Real time collaborative editing - how does it work?

I'm writing an application in which I'd like to have near real time collaborative editing features for documents (Very similar to Google Documents style editing).

I'm aware of how to keep track of cursor position, that's simple. Just poll the server ever half second or second with the current user id, filename, line number and row number which can be stored in a database, and the return value of this polling request is the position of other user's cursors.

What I don't know how to do is update the document in such a way that it won't throw your cursor off and force a full reload as that would be far to slow for my purposes.

This really only has to work in Google Chrome, preferably Firefox as well. I don't need to support any other browser.


Solution 1:

The algorithm used behind the scenes for merging collaborative edits from multiple peers is called operational transformation. It's not trivial to implement though.

See also this question for useful links.

Solution 2:

Real time collaborative editing requires several things to be effective. Most of the other answers here focus on only one aspect of the problem; namely distributed state (aka shared-mutable-state). Operational Transformation (OT), Conflict-Free Replicated Data Types (CRDT), Differential Synchronization, and other related technologies are all approaches to achieving near-real-time distributed state. Most focus on eventual consistency, which allow temporary divergences of each of the participants state, but guarantee that each participants state will eventually converge when editing stops. Other answers have mentioned several implementations of these technologies.
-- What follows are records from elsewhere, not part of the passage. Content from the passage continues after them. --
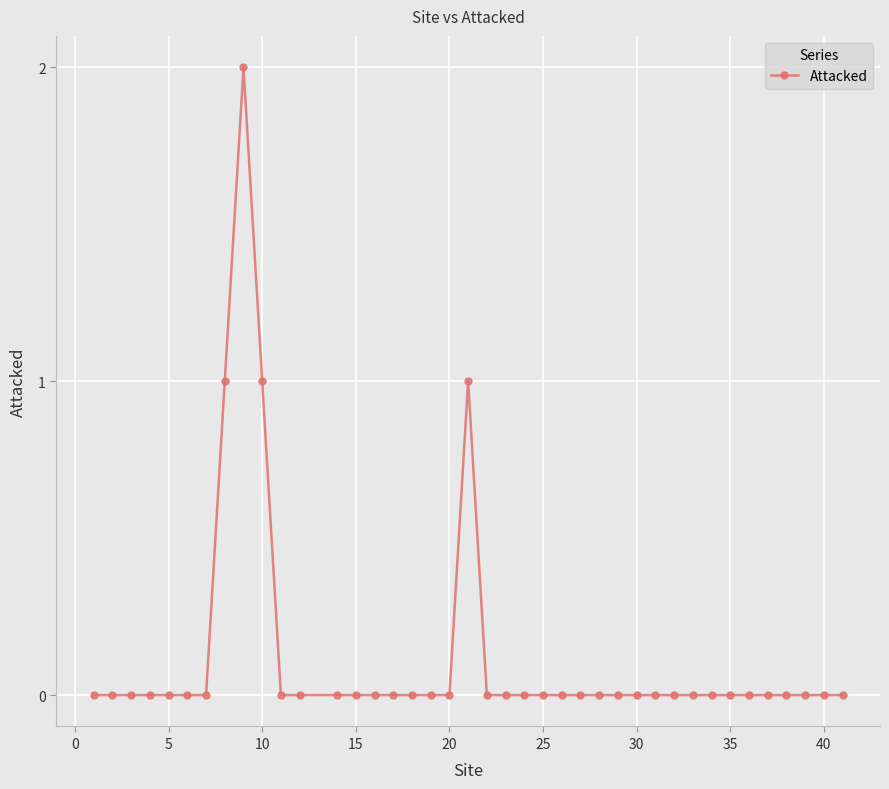

What is the sum of all values?

5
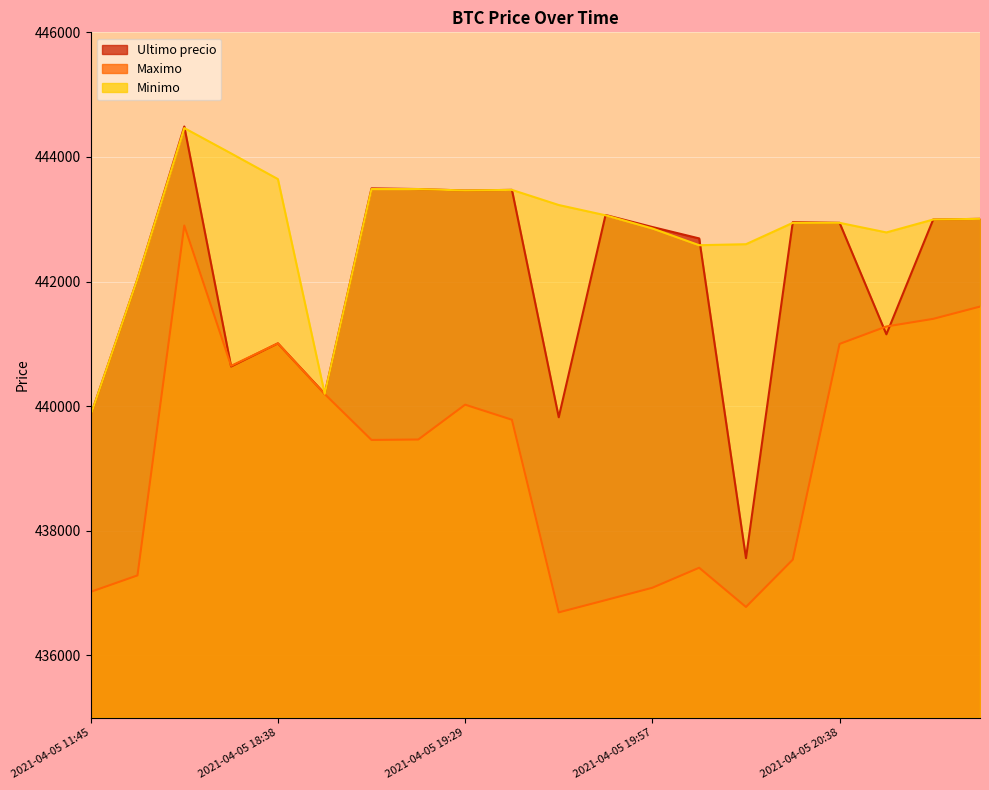

What value does the Maximo series have at 2021-04-05 11:45?

437021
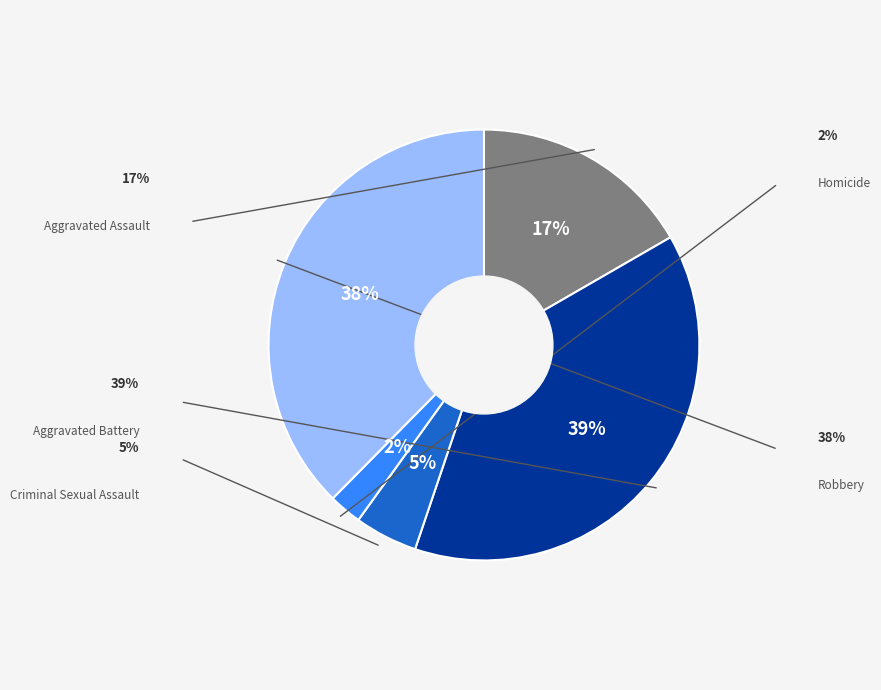

How many slices are in this pie chart?

5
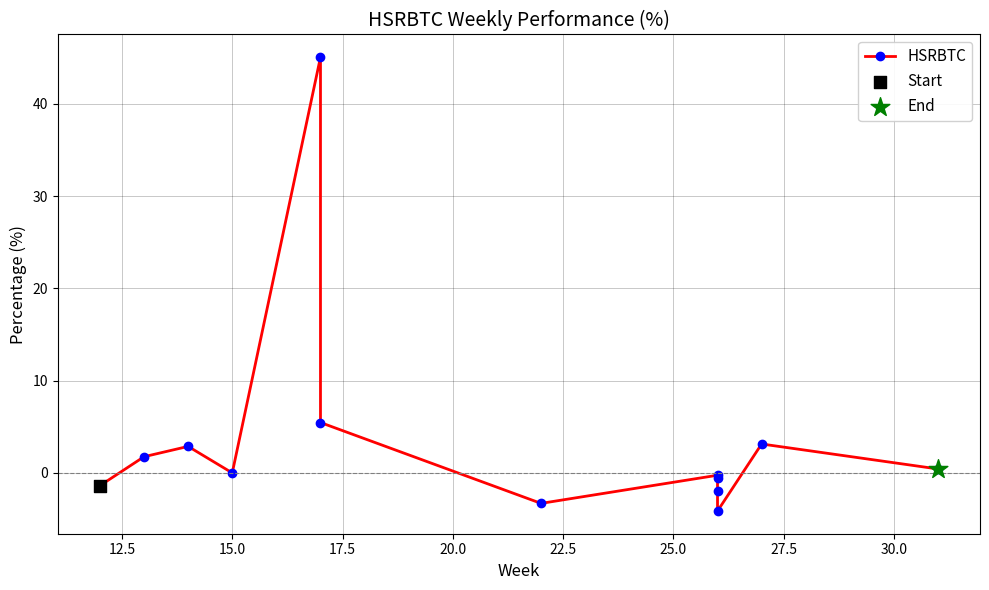

Between 30.0 and 20.0, which is larger?

20.0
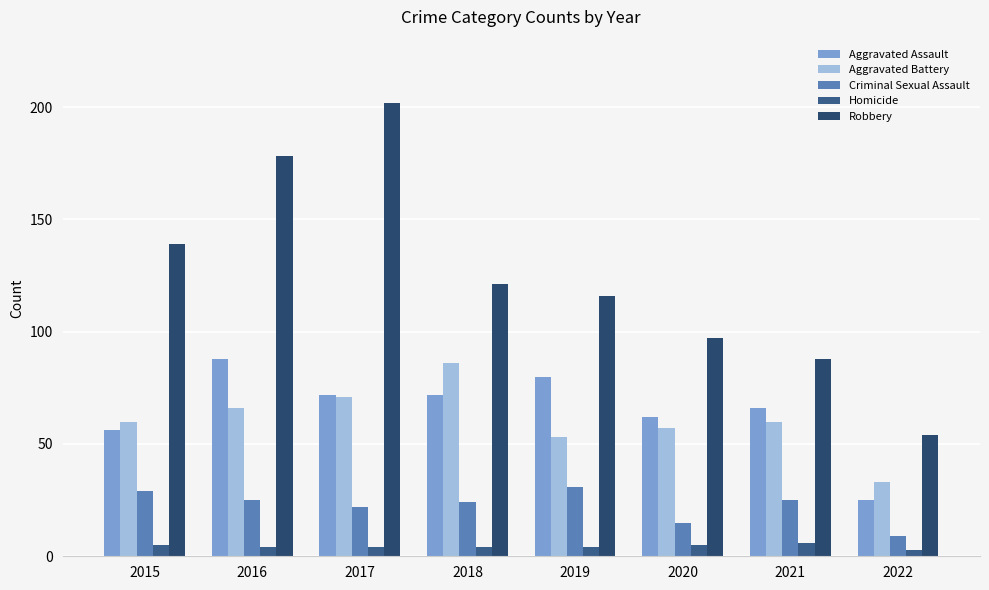

Is it true that Robbery equals 202 at 2017?

True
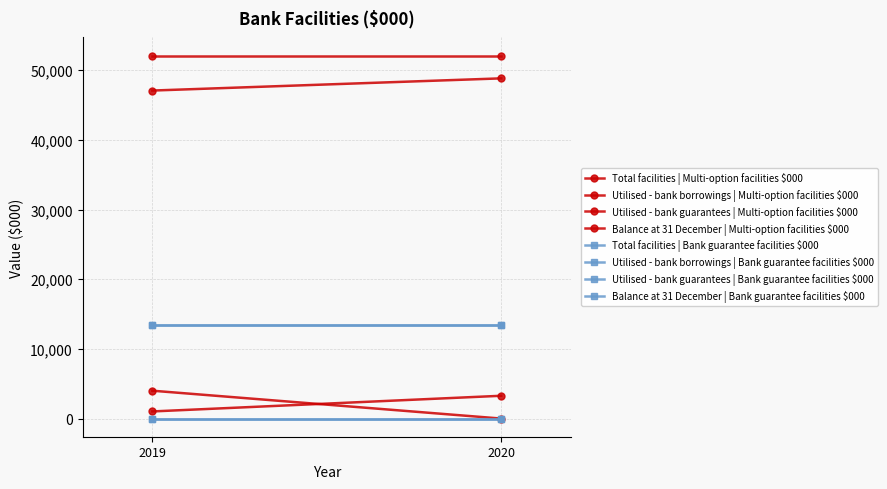

Reading left to right, what are all the values shown in this chart?

Multi-option facilities $000: 0=52100	1=0	2=3273	3=48827	4=52100	5=4000	6=1023	7=47077
Bank guarantee facilities $000: 0=13500	1=0	2=13500	3=0	4=13500	5=0	6=13500	7=0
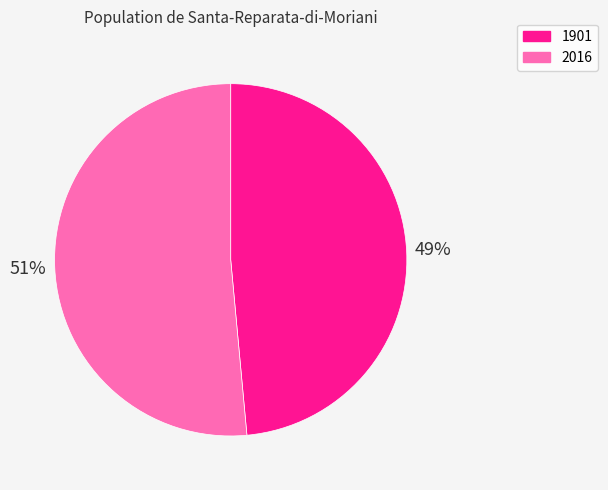

To the nearest percent, what is the combined percentage of 2016 and 1901?

100%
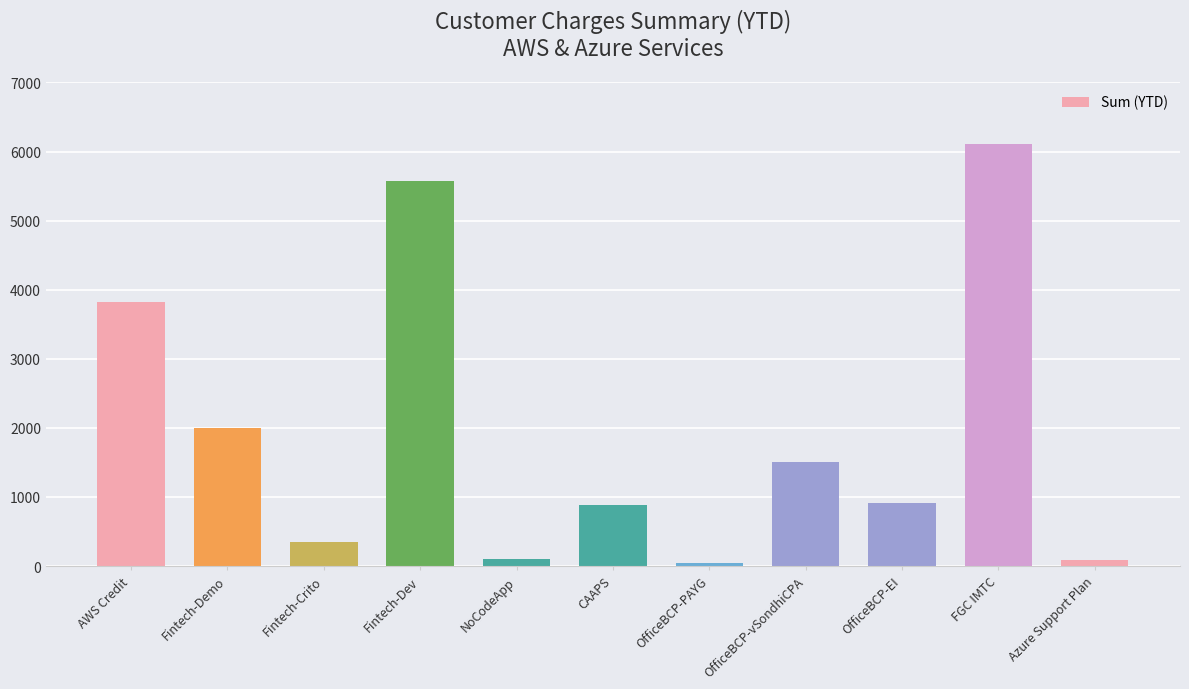

At which label does the data first exceed 917?

AWS Credit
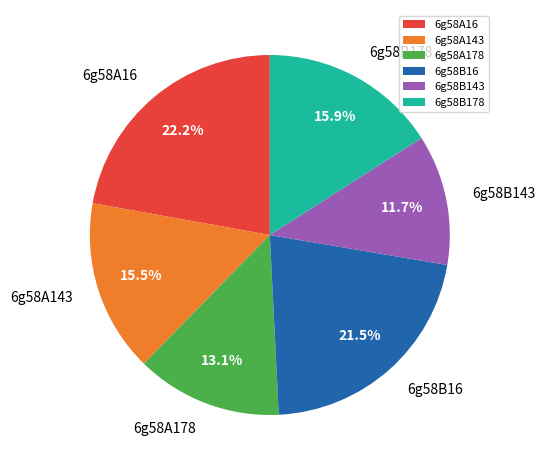

What is the total percentage of 6g58A178 and 6g58A143?

28.6%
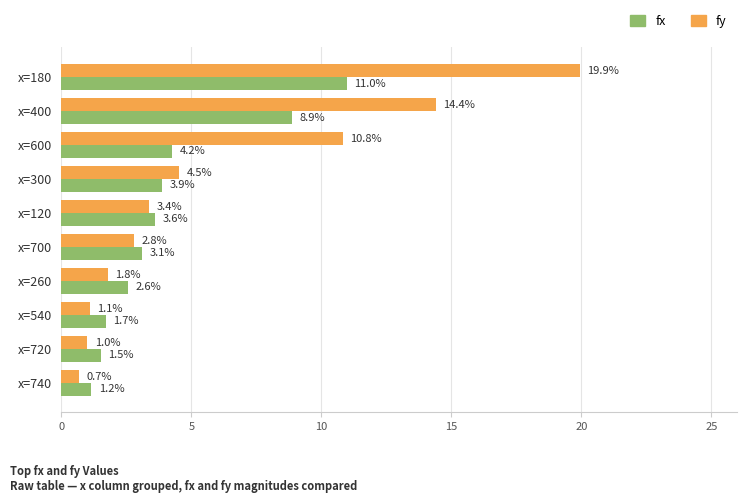

List the series in order of their overall mean, lowest first.

fx, fy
However, once you have shared mutable state, you need several other features to provide a reasonable user experience. Examples of these additional concepts include:

  • Identity: Who the people you are collaborating with are.
  • Presence: Who is currently "here" editing with you now.
  • Communication: Chat, audio, video, etc., that allow users to coordinate actions
  • Collaborative Cueing: Features that give indications as to what the other participants are doing and/or are about to do.

Shared cursors and selections are examples of Collaborative Cueing (a.k.a Collaboration Awareness). They help users understand the intentions and likely next actions of the other participants. The original poster was partly asking about the interplay between shared mutable state and collaborative cueing. This is important because the location of a cursor or selection in a document is typically described via locations within the document. The issue is that the location of a cursor (for example) is dependent on the context of the document. When I say my cursor is at index 37, that means character 37 in the document I am looking at. The document you may have right now may be different than mine, due to your edits or those of other users, and therefore index 37 in your document may not be correct.

So the mechanism you use to distribute cursor locations must be somehow integrated into or at least aware of the mechanism of the system that provides concurrency control over the shared mutable state. One of the challenges today is that while there are many OT / CRDT, bidirectional messaging, chat, and other libraries out there, they are isolated solutions that are not integrated. This makes it hard to build an end user system that provides a good user experience, and often results in technical challenges left to the developer to figure out.

Ultimately, to implement an effective real time collaborative editing system, you need to consider all of these aspects; and we haven't even discussed history, authorization, application level conflict resolution, and many other facets. You must build or find technologies that support each of these concepts in a way that make sense for your use case. Then you must integrate them.

The good news is that applications that support collaborative editing are becoming much more popular. Technologies that support building them are maturing and new ones are becoming available every month. Firebase was one of the first solutions that tried to wrap in many of these concepts into an easy to use API. A new-comer Convergence (full disclosure, I am a founder of Convergence Labs), provides an all-in-one API that supports the majority of these collaborative editing facets and can significantly reduce the time, cost, and complexity of building real time collaborative editing apps.

Solution 3:

You don't need xmpp or wave for this necessarily. Most of the work on an opensource implementation called infinote already have been done with jinfinote ( https://github.com/sveith/jinfinote). Jinfinote was recently also ported to python ( https://github.com/phrearch/py-infinote) to handle concurrency and document state centrally. I currently use both within the hwios project ( https://github.com/phrearch/hwios), which relies on websockets and json transport. You don't want really want to use polling for these kind of applications. Also xmpp seems to complicate things unnecessarily imo.